Exercise details:
Where the material below has a line containing "pour s’adon", start repeating exactly, and keep going through the line containing "actividad por cuenta propia, será de 3 años", with no other lines.

/---

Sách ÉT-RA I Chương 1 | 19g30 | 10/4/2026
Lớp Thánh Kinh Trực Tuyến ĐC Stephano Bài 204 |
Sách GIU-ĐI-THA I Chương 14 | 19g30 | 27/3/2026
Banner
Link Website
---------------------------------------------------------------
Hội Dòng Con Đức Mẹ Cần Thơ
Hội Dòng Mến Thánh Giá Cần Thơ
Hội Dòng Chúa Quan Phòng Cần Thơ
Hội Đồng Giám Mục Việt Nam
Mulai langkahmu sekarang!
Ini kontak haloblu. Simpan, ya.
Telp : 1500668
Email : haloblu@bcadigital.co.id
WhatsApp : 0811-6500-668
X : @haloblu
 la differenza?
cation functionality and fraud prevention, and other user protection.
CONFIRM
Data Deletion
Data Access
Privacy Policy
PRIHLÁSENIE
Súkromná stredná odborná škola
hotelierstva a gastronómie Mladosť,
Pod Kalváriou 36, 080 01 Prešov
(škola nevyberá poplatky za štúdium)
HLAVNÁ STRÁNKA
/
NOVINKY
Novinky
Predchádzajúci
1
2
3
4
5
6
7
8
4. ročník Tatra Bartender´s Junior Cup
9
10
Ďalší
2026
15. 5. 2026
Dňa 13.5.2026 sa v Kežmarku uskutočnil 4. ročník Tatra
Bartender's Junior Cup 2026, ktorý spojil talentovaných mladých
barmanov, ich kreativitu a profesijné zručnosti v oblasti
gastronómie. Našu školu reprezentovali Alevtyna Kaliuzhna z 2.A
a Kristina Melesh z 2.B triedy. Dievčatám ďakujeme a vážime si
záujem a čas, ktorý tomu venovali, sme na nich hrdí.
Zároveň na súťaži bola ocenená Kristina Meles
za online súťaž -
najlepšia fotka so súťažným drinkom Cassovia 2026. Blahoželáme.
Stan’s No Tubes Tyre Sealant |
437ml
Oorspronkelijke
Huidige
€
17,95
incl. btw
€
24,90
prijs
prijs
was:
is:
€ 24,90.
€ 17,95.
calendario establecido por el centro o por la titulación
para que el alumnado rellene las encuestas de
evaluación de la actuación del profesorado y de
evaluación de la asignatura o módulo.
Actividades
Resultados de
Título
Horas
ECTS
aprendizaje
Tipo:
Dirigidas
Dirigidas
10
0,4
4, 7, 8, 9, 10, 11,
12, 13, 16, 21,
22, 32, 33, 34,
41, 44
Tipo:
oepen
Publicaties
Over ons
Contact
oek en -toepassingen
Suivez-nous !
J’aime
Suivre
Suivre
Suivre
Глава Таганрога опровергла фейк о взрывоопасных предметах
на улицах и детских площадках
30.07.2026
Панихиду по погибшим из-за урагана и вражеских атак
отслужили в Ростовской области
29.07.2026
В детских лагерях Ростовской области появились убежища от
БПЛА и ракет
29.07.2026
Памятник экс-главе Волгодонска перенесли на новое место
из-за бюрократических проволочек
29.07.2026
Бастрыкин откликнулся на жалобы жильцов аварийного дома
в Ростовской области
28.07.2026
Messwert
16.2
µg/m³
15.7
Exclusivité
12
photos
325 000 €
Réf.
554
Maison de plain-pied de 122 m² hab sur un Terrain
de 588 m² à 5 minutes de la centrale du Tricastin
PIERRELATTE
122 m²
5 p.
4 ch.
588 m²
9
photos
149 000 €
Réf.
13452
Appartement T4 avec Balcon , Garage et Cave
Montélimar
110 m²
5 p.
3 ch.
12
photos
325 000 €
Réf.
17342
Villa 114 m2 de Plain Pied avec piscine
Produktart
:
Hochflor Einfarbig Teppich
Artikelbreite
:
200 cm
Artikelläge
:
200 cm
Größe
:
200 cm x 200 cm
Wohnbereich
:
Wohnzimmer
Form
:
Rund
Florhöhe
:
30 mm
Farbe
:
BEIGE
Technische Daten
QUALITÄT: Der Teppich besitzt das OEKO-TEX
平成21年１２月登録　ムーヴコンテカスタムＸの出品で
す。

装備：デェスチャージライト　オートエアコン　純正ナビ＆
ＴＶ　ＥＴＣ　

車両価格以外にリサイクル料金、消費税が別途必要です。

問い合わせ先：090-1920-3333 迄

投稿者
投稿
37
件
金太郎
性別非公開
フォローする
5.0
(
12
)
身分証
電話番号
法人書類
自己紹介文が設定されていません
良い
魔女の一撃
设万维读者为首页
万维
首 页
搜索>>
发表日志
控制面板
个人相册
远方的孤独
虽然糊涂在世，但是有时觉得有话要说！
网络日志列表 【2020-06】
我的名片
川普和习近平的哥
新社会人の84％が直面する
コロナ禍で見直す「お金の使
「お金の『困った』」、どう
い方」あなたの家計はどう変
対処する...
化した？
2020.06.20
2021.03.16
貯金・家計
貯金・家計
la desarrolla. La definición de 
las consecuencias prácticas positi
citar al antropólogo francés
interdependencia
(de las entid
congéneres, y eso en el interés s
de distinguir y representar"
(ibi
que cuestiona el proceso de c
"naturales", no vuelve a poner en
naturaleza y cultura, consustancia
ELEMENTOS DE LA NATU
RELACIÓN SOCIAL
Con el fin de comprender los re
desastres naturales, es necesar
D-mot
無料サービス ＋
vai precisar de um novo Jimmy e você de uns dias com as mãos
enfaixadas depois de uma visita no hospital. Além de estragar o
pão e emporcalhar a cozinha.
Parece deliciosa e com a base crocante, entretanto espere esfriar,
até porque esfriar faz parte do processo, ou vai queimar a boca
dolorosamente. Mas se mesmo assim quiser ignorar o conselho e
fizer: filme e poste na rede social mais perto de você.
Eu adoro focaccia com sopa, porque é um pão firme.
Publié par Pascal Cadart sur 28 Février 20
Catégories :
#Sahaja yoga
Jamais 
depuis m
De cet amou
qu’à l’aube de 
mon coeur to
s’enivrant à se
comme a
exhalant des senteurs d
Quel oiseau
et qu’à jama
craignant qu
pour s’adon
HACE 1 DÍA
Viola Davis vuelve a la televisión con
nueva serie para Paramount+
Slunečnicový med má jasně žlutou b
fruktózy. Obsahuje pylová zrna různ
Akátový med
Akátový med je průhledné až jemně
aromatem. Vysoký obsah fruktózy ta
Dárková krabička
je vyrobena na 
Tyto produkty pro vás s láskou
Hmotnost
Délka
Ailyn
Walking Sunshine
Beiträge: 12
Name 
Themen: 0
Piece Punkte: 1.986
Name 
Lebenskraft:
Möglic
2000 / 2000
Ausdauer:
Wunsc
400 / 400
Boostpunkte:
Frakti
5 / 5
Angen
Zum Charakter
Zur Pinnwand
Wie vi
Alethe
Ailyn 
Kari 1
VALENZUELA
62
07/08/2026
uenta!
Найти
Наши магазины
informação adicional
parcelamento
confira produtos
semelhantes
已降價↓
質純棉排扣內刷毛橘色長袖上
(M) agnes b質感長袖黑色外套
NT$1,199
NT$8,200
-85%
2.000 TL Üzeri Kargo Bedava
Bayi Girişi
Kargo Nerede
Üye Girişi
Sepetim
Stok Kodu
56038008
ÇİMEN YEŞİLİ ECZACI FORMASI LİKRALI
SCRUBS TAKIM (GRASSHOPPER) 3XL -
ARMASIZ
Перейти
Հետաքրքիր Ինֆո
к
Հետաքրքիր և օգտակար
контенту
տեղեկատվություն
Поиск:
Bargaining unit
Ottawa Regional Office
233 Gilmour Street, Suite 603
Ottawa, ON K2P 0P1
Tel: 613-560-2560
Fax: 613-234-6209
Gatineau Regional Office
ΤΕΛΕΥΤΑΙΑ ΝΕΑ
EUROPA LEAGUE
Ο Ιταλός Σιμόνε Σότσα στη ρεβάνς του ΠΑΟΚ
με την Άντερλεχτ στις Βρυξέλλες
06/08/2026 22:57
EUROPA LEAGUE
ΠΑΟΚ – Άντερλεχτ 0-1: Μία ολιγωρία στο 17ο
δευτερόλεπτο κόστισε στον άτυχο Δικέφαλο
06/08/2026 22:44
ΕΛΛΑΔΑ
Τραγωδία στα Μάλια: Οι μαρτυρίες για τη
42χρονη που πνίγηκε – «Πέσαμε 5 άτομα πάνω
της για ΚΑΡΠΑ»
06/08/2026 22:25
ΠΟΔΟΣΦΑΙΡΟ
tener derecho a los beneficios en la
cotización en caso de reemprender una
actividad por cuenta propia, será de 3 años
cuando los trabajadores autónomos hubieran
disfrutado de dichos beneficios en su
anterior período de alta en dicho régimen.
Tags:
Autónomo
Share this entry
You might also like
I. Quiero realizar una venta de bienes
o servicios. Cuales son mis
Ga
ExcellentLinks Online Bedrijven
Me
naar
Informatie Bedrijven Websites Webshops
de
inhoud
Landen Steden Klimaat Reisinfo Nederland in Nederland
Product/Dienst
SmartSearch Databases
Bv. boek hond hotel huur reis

\---

Solution to this problem:
pour s’adon
HACE 1 DÍA
Viola Davis vuelve a la televisión con
nueva serie para Paramount+
Slunečnicový med má jasně žlutou b
fruktózy. Obsahuje pylová zrna různ
Akátový med
Akátový med je průhledné až jemně
aromatem. Vysoký obsah fruktózy ta
Dárková krabička
je vyrobena na 
Tyto produkty pro vás s láskou
Hmotnost
Délka
Ailyn
Walking Sunshine
Beiträge: 12
Name 
Themen: 0
Piece Punkte: 1.986
Name 
Lebenskraft:
Möglic
2000 / 2000
Ausdauer:
Wunsc
400 / 400
Boostpunkte:
Frakti
5 / 5
Angen
Zum Charakter
Zur Pinnwand
Wie vi
Alethe
Ailyn 
Kari 1
VALENZUELA
62
07/08/2026
uenta!
Найти
Наши магазины
informação adicional
parcelamento
confira produtos
semelhantes
已降價↓
質純棉排扣內刷毛橘色長袖上
(M) agnes b質感長袖黑色外套
NT$1,199
NT$8,200
-85%
2.000 TL Üzeri Kargo Bedava
Bayi Girişi
Kargo Nerede
Üye Girişi
Sepetim
Stok Kodu
56038008
ÇİMEN YEŞİLİ ECZACI FORMASI LİKRALI
SCRUBS TAKIM (GRASSHOPPER) 3XL -
ARMASIZ
Перейти
Հետաքրքիր Ինֆո
к
Հետաքրքիր և օգտակար
контенту
տեղեկատվություն
Поиск:
Bargaining unit
Ottawa Regional Office
233 Gilmour Street, Suite 603
Ottawa, ON K2P 0P1
Tel: 613-560-2560
Fax: 613-234-6209
Gatineau Regional Office
ΤΕΛΕΥΤΑΙΑ ΝΕΑ
EUROPA LEAGUE
Ο Ιταλός Σιμόνε Σότσα στη ρεβάνς του ΠΑΟΚ
με την Άντερλεχτ στις Βρυξέλλες
06/08/2026 22:57
EUROPA LEAGUE
ΠΑΟΚ – Άντερλεχτ 0-1: Μία ολιγωρία στο 17ο
δευτερόλεπτο κόστισε στον άτυχο Δικέφαλο
06/08/2026 22:44
ΕΛΛΑΔΑ
Τραγωδία στα Μάλια: Οι μαρτυρίες για τη
42χρονη που πνίγηκε – «Πέσαμε 5 άτομα πάνω
της για ΚΑΡΠΑ»
06/08/2026 22:25
ΠΟΔΟΣΦΑΙΡΟ
tener derecho a los beneficios en la
cotización en caso de reemprender una
actividad por cuenta propia, será de 3 años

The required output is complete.